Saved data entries

■ ■ ■ ■ ■

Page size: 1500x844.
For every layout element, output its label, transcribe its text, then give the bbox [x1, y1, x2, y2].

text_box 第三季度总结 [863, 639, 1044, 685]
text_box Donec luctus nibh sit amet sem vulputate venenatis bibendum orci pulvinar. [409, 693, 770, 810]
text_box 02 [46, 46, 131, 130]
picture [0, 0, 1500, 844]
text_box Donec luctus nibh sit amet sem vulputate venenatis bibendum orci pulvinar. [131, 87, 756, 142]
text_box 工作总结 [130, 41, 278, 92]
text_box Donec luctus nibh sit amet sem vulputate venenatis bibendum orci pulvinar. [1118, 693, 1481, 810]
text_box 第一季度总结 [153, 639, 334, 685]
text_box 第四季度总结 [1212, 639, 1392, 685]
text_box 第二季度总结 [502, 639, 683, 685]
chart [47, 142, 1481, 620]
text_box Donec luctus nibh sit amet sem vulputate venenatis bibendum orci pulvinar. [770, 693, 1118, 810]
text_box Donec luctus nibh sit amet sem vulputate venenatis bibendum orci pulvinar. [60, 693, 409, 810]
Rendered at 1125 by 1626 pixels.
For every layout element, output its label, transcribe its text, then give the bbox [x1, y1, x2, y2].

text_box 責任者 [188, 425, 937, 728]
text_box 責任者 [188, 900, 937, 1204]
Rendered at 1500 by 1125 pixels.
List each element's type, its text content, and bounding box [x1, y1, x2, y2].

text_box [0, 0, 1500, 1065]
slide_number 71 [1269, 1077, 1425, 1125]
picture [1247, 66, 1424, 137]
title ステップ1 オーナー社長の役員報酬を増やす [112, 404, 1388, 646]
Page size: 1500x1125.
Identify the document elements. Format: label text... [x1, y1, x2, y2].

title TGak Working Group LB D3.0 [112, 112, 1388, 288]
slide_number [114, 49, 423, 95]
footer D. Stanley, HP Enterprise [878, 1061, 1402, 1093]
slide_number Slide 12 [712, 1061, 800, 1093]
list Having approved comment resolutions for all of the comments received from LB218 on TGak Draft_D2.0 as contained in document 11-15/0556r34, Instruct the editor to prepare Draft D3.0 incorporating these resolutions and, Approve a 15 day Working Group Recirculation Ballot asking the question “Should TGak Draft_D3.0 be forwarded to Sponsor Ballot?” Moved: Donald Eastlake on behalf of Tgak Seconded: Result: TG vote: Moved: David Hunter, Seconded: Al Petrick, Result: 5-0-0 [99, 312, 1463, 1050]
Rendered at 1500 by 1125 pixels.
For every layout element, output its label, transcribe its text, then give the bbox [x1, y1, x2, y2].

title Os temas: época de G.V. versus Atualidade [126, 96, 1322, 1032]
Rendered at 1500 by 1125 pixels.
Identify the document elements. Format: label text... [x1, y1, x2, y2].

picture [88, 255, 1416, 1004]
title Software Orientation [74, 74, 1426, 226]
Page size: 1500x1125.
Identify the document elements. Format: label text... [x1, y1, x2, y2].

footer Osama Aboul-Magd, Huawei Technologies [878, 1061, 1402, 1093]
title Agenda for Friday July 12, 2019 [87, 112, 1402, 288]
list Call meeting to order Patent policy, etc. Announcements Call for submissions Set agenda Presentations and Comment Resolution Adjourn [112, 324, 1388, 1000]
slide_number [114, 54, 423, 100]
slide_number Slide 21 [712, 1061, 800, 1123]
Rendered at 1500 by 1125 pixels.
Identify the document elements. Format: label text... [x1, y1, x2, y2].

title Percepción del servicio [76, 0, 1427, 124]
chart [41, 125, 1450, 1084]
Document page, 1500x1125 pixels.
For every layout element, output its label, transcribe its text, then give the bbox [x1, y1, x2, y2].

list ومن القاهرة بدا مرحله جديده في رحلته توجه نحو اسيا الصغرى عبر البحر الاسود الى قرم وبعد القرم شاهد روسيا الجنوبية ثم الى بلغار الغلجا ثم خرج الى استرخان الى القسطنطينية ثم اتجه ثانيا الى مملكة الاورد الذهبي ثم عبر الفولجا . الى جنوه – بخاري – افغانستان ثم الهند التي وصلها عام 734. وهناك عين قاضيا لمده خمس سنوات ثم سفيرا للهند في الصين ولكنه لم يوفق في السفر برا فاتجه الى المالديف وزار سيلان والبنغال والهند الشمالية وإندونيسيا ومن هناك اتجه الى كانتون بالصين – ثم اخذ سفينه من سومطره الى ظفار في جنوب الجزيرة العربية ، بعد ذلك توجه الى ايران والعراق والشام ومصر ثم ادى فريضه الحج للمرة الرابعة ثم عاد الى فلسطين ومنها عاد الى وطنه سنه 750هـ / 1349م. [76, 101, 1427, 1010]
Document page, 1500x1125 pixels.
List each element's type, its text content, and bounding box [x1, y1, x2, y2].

■ ■ ■ ■ ■

#### TASK STATEMENT:
Output every entry shown above, exactly.

#### RESPONSE TO THIS TASK:
Page size: 1500x844.
For every layout element, output its label, transcribe its text, then give the bbox [x1, y1, x2, y2].

text_box 第三季度总结 [863, 639, 1044, 685]
text_box Donec luctus nibh sit amet sem vulputate venenatis bibendum orci pulvinar. [409, 693, 770, 810]
text_box 02 [46, 46, 131, 130]
picture [0, 0, 1500, 844]
text_box Donec luctus nibh sit amet sem vulputate venenatis bibendum orci pulvinar. [131, 87, 756, 142]
text_box 工作总结 [130, 41, 278, 92]
text_box Donec luctus nibh sit amet sem vulputate venenatis bibendum orci pulvinar. [1118, 693, 1481, 810]
text_box 第一季度总结 [153, 639, 334, 685]
text_box 第四季度总结 [1212, 639, 1392, 685]
text_box 第二季度总结 [502, 639, 683, 685]
chart [47, 142, 1481, 620]
text_box Donec luctus nibh sit amet sem vulputate venenatis bibendum orci pulvinar. [770, 693, 1118, 810]
text_box Donec luctus nibh sit amet sem vulputate venenatis bibendum orci pulvinar. [60, 693, 409, 810]
Rendered at 1125 by 1626 pixels.
For every layout element, output its label, transcribe its text, then give the bbox [x1, y1, x2, y2].

text_box 責任者 [188, 425, 937, 728]
text_box 責任者 [188, 900, 937, 1204]
Rendered at 1500 by 1125 pixels.
List each element's type, its text content, and bounding box [x1, y1, x2, y2].

text_box [0, 0, 1500, 1065]
slide_number 71 [1269, 1077, 1425, 1125]
picture [1247, 66, 1424, 137]
title ステップ1 オーナー社長の役員報酬を増やす [112, 404, 1388, 646]
Page size: 1500x1125.
Identify the document elements. Format: label text... [x1, y1, x2, y2].

title TGak Working Group LB D3.0 [112, 112, 1388, 288]
slide_number [114, 49, 423, 95]
footer D. Stanley, HP Enterprise [878, 1061, 1402, 1093]
slide_number Slide 12 [712, 1061, 800, 1093]
list Having approved comment resolutions for all of the comments received from LB218 on TGak Draft_D2.0 as contained in document 11-15/0556r34, Instruct the editor to prepare Draft D3.0 incorporating these resolutions and, Approve a 15 day Working Group Recirculation Ballot asking the question “Should TGak Draft_D3.0 be forwarded to Sponsor Ballot?” Moved: Donald Eastlake on behalf of Tgak Seconded: Result: TG vote: Moved: David Hunter, Seconded: Al Petrick, Result: 5-0-0 [99, 312, 1463, 1050]
Rendered at 1500 by 1125 pixels.
For every layout element, output its label, transcribe its text, then give the bbox [x1, y1, x2, y2].

title Os temas: época de G.V. versus Atualidade [126, 96, 1322, 1032]
Rendered at 1500 by 1125 pixels.
Identify the document elements. Format: label text... [x1, y1, x2, y2].

picture [88, 255, 1416, 1004]
title Software Orientation [74, 74, 1426, 226]
Page size: 1500x1125.
Identify the document elements. Format: label text... [x1, y1, x2, y2].

footer Osama Aboul-Magd, Huawei Technologies [878, 1061, 1402, 1093]
title Agenda for Friday July 12, 2019 [87, 112, 1402, 288]
list Call meeting to order Patent policy, etc. Announcements Call for submissions Set agenda Presentations and Comment Resolution Adjourn [112, 324, 1388, 1000]
slide_number [114, 54, 423, 100]
slide_number Slide 21 [712, 1061, 800, 1123]
Rendered at 1500 by 1125 pixels.
Identify the document elements. Format: label text... [x1, y1, x2, y2].

title Percepción del servicio [76, 0, 1427, 124]
chart [41, 125, 1450, 1084]
Document page, 1500x1125 pixels.
For every layout element, output its label, transcribe its text, then give the bbox [x1, y1, x2, y2].

list ومن القاهرة بدا مرحله جديده في رحلته توجه نحو اسيا الصغرى عبر البحر الاسود الى قرم وبعد القرم شاهد روسيا الجنوبية ثم الى بلغار الغلجا ثم خرج الى استرخان الى القسطنطينية ثم اتجه ثانيا الى مملكة الاورد الذهبي ثم عبر الفولجا . الى جنوه – بخاري – افغانستان ثم الهند التي وصلها عام 734. وهناك عين قاضيا لمده خمس سنوات ثم سفيرا للهند في الصين ولكنه لم يوفق في السفر برا فاتجه الى المالديف وزار سيلان والبنغال والهند الشمالية وإندونيسيا ومن هناك اتجه الى كانتون بالصين – ثم اخذ سفينه من سومطره الى ظفار في جنوب الجزيرة العربية ، بعد ذلك توجه الى ايران والعراق والشام ومصر ثم ادى فريضه الحج للمرة الرابعة ثم عاد الى فلسطين ومنها عاد الى وطنه سنه 750هـ / 1349م. [76, 101, 1427, 1010]
Document page, 1500x1125 pixels.
List each element's type, its text content, and bounding box [x1, y1, x2, y2].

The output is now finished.